There is No test-retest reliability of brain activation induced by robotic passive hand movement: A functional NIRS study
2020-10Brain and Behavior, v.10, no.10, pp.e01788
Introduction: The basic paradigm of rehabilitation is based on the brain plasticity, and for promoting it, test–retest reliability (TRR) of brain activation in which certain area of the brain is repeatedly activated is required. In this study, we investigated whether the robotic passive movement has the TRR of brain activation. While active training has been shown to have TRR, but there still have been arguments over the TRR by passive movement.

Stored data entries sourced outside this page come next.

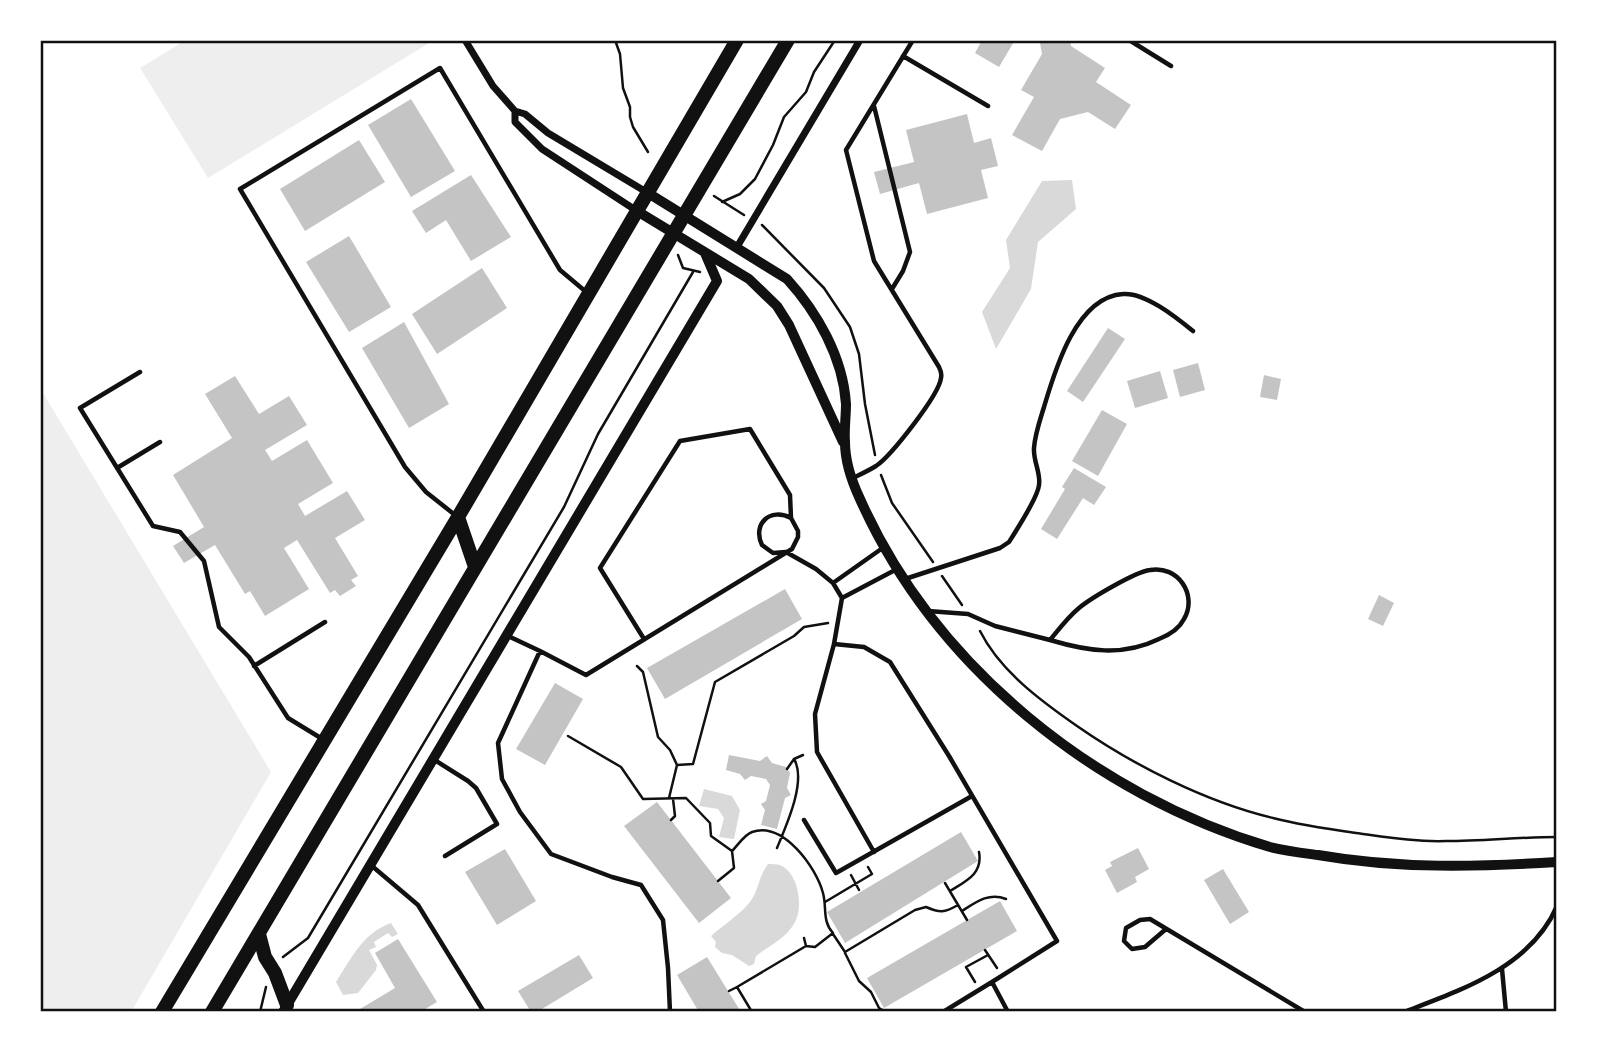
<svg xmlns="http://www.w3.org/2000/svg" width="1597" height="1052" font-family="'DejaVu Sans',sans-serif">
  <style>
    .green { fill: #eee }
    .water { fill: #d9d9d9 }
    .building { fill: #c4c4c4 }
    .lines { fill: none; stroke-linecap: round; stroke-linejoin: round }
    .path { stroke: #111; stroke-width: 2.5 }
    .service { stroke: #111; stroke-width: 4.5 }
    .minor { stroke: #111; stroke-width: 7 }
    .tertiary { stroke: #111; stroke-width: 10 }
    .primary { stroke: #111; stroke-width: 14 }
    .neatline { fill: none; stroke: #111; stroke-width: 2.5 }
  </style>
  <rect width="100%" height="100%" fill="#fff"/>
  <path class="green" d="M186 40H434L208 178 140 68Z
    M40 388 271 772 131 1012H40Z"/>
  <path class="water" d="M1072 180 1076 209 1038 242 1031 289 996 349 982 312 1010 268 1006 240 1042 181Z
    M704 789 732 796 740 810 734 839 719 837 724 818 718 809 699 806Z
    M768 864C772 864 776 864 780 865 799 873 804 908 794 924 784 940 770 945 756 956L754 964 749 966 732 955 722 953 715 947 716 942 711 936C723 925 744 912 752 899 759 888 759 876 768 864Z
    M391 923 398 934 392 937 388 933 374 942 376 947 369 950 377 965 376 970 358 993 343 995 336 982C352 957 363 933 391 923Z"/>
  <path class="building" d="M982 40H1015L999 67 975 53Z
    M1053 40H1070L1071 46 1105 68 1096 82 1131 105 1115 129 1088 112 1060 119 1042 151 1012 135 1034 97 1021 90 1042 54 1040 43Z
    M411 99 455 171 411 197 368 125Z
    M967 114 974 143 991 138 998 166 981 170 988 198 927 214 919 183 880 194 874 172 914 162 906 130Z
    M359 140 385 182 305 231 280 189Z
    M471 175 511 237 471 261 446 220 426 233 412 211Z
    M349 236 391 307 349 332 306 262Z
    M482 268 507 308 437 354 412 314Z
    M404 322 449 404 409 428 362 348Z
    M1108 328 1125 339 1083 402 1067 391Z
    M1198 363 1205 390 1180 397 1173 370Z
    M1160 371 1168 398 1135 408 1127 381Z
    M1264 375 1281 379 1277 400 1260 397Z
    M235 376 259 414 289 396 307 425 265 450 272 461 307 440 333 483 298 504 305 516 347 491 365 520 335 538 358 576 351 580 356 586 340 596 335 590 330 593 297 540 284 548 309 589 265 616 250 591 245 594 215 545 184 563 173 546 204 527 173 475 232 438 205 394Z
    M1102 410 1127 424 1098 476 1072 461Z
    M1074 468 1106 487 1094 505 1083 498 1057 539 1041 529 1065 489 1062 487Z
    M785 589 802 619 665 699 647 668Z
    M1379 595 1394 603 1383 626 1368 619Z
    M555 683 583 699 545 765 516 749Z
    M729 755 760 761 767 756 772 763 786 767 790 773 787 788 791 795 785 798 777 829 761 825 765 810 761 804 766 801 770 785 766 779 751 776 745 780 740 774 726 770Z
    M657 802 731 898 699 923 624 826Z
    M961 832 978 861 845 943 827 912Z
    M1138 848 1149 869 1135 877 1137 882 1117 893 1105 870 1112 866 1110 862Z
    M505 849 536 901 497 925 465 872Z
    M1223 869 1249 912 1230 924 1204 880Z
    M1000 901 1017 931 884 1008 867 978Z
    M398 939 437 1002 420 1012H355L395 988 375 953Z
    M579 955 593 978 537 1012H531L518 991Z
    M707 957 741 1012H699L677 975Z"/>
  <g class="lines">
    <path class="path" d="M615 40 620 54 623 88 630 107V117L633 127 648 152
      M714 196 744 215
      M722 202 740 194 755 179 773 145 784 117 806 92 814 72 835 40
      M762 225 824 288 850 327 859 354 865 404 875 455
      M678 255 683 268 700 272
      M881 475 892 503 933 562
      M942 576 962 605
      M980 631C1000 671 1041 701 1077 726 1133 765 1206 802 1273 818 1300 825 1328 829 1356 833 1386 837 1416 842 1446 841 1483 841 1520 837 1557 837
      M637 666 643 672 658 737 670 750 677 765 669 798
      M568 736 621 767 643 799 686 798 710 823 711 836 732 851
      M677 765 693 764 715 682 794 636 804 627 828 623
      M787 769 794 759 803 755
      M671 820 675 816 673 799
      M777 848C786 826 807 781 794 759
      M851 875 859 890
      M718 881 734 868 732 851C738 845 744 835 752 832 783 821 816 867 823 893 827 908 822 921 833 933L815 947 806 946 737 987 752 1012
      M945 883 967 920
      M950 891C966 881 983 874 979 852
      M825 902 872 874 868 867
      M962 911C976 902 989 892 1006 899
      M833 934 845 952 915 910 926 907C940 913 944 913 958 905
      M804 938 806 946
      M985 950 997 968
      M845 953 859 981 871 992 879 1008 886 1012
      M283 957 308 938 564 507 598 434 693 272
      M975 982 966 967 988 955
      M729 991 737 987
      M260 1012 266 987
      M900 1012H902"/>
    <path class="service" d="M1129 40 1171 66
      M903 56 988 106
      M874 106 910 252 903 271 892 289
      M140 372 80 408 153 526 180 532 204 561 219 627 249 657 288 718 324 740
      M117 468 160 442
      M851 479C859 475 868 471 876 466 891 456 939 395 941 378 942 374 941 371 939 367L874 261 846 150 913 40
      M455 515 426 492 405 467 240 189 440 68 560 270 585 291
      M791 518C770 507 752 524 762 545L773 553 786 552 816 569 833 583 842 598 834 644 864 647 890 662 949 756 1057 941 992 982 1008 1012
      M905 579 1000 548 1009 542C1016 531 1038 497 1039 485 1041 473 1033 461 1034 448 1035 434 1040 420 1044 407 1055 370 1076 297 1123 294 1145 292 1177 318 1193 331
      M833 583 884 547
      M842 598 897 569
      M928 611 968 614 995 626 1050 640C1059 629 1068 617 1079 608 1091 598 1135 572 1150 570 1178 565 1198 595 1184 619 1179 629 1169 635 1159 639 1122 657 1087 651 1050 640
      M506 635 540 651
      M644 639 600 568 680 441 750 429 790 495 791 518 798 531V537L792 549 586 675 540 651 498 743 502 779 520 812 551 854 612 877 641 885 663 920 668 968 670 1012
      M834 644 815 714 817 752 874 852
      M254 666 325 622
      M433 759 468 781 476 788 497 824 445 856
      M804 820 836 873 972 796
      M372 866 418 905 484 1012
      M1166 929 1145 947 1132 949 1124 941 1126 928 1140 920 1150 919 1305 1012
      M1502 969 1506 1012
      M943 1012 992 982
      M1404 1012C1461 990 1531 967 1557 906"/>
    <path class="minor" d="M465 40 493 86 515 111 525 114 548 133 648 193
      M515 111V122L542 149 637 211
      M737 247 860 40"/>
    <path class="tertiary" d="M648 193 787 279C817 312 843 357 846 404 846 417 844 429 845 442 845 462 852 482 860 499 935 667 1095 795 1270 847 1286 851 1303 853 1318 855 1398 869 1477 867 1557 862
      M637 211 749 279 777 306 789 325 843 442
      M705 253 717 281
      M283 1012 717 281"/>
    <path class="primary" d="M458 517 475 567
      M259 934 265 957 275 973 287 1005
      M162 1012 458 517 737 40
      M212 1012 788 40"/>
  </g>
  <rect width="1597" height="1052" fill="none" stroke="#ffffff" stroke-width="84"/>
  <rect x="42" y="42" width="1513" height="968" class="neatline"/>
</svg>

Methods: In order to test TRR, 10 repetitive sessions and various intervals (1 day, 3 days, 7 days, 23 days, 15 min, and 6 hr) were applied to five subjects, which had the same statistical power as applying two sessions to 50 subjects. In each session, three robot speeds (0.25, 0.5, and 0.75 Hz) were applied to provide passive movement using the robot. The fNIRS signal (oxy-Hb) generated in the primary sensorimotor area (SM1) was measured on a total of 29 channels. At this time, we used activation maps and intraclass correlation coefficient (ICC) values to examine the TRR and the effect of robot speeds and intervals on TRR. Results: As a result, activation maps showed prominent variation regardless of robot speeds and interval, and the ICC value (=0.002) showed no TRR of brain activation for robotic passive movement. Conclusion: The brain activation induced by the robotic passive movement alone has very poor TRR, suggesting that further enhancement is required to strengthen the TRR by complementing active user engagements. © 2020 The Authors. Brain and Behavior published by Wiley Periodicals LLC.